Beyond Ideals: Proslavery Reforms On A Nineteenth-Century Cotton Plantation
Abstract
The last four decades of the antebellum period witnessed the rise of a proslavery plantation reform movement aimed at preserving slavery in the face of increasing abolitionist pressure. Reformers promoted the image of ideal enslaved households operating as part of efficient modern plantations ruled by reason, benevolent management techniques, and scientific agriculture. Where implemented, reforms resulted in numerous changes to plantation life both around the home and in the fields. Slaves who bore the brunt of these changes struggled to resist plantation reforms or grudgingly accepted them depending on the impact upon established daily routines and any potential benefits bondsmen may have foreseen.

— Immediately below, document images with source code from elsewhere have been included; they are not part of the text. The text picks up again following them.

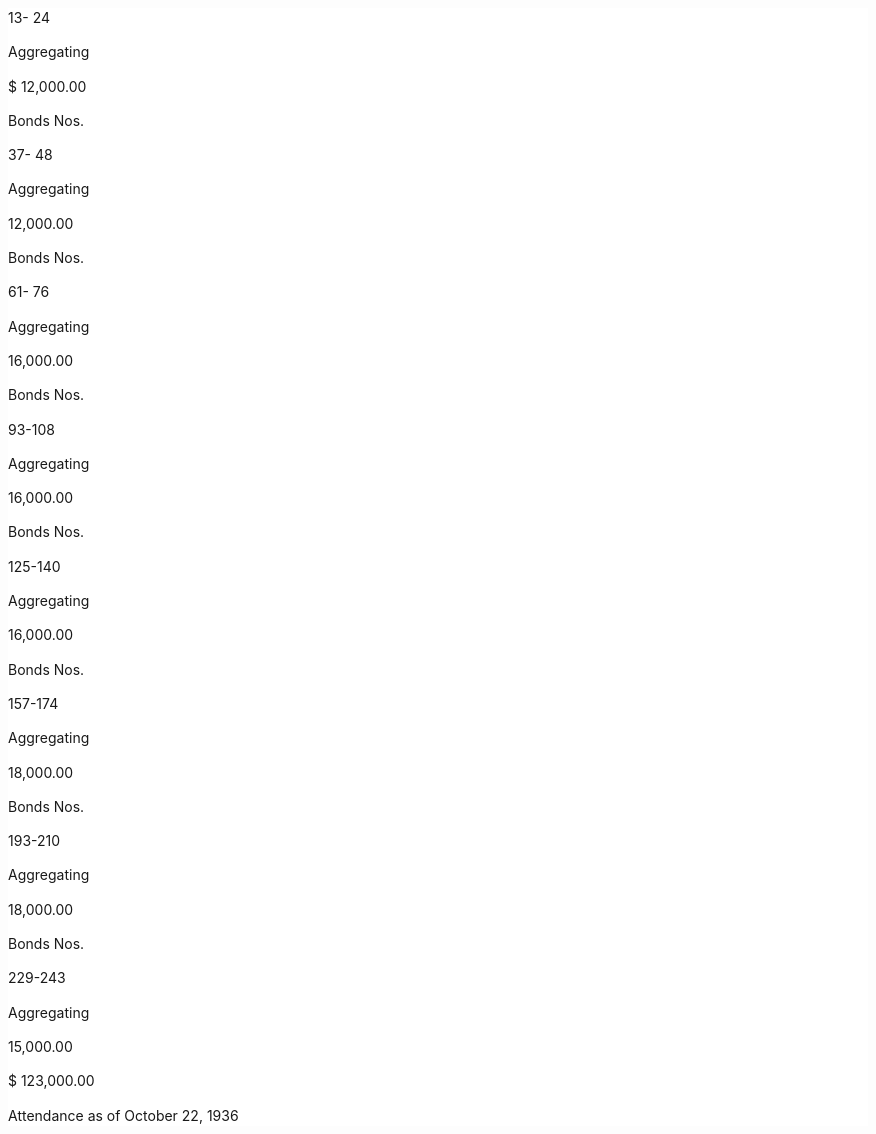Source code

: 13- 24

Aggregating

$ 12,000.00

Bonds Nos.

37- 48

Aggregating

12,000.00

Bonds Nos.

61- 76

Aggregating

16,000.00

Bonds Nos.

93-108

Aggregating

16,000.00

Bonds Nos.

125-140

Aggregating

16,000.00

Bonds Nos.

157-174

Aggregating

18,000.00

Bonds Nos.

193-210

Aggregating

18,000.00

Bonds Nos.

229-243

Aggregating

15,000.00

$ 123,000.00

Attendance as of October 22, 1936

Utilizing a novel integrated landscape and household framework, this dissertation examines two neighboring slave quarter sites that were excavated between 2009 and 2012 on Witherspoon Island, a large nineteenth-century cotton plantation located in Darlington County, South Carolina. Looking at both the dwellings and surrounding yard space associated with these contested landscapes, this study seeks to understand what reforms may have been adopted by planter John Dick Witherspoon and their impact on the plantation’s vibrant enslaved community. Specifically, this dissertation examines the material and symbolic impact of labor reforms on enslaved inhabitants, their dwellings and associated landscapes through the lens of dwelling architecture, household sanitation, slave diet, religious instruction, health care, and market access for slaves. While many of the reforms regarding improved housing, diet or sanitation may have appeared outwardly humane, I argue that the core of the reform movement was concerned with developing a better means to physically control slaves across the plantation landscape both in the fields and in the private lives bondsmen worked to create.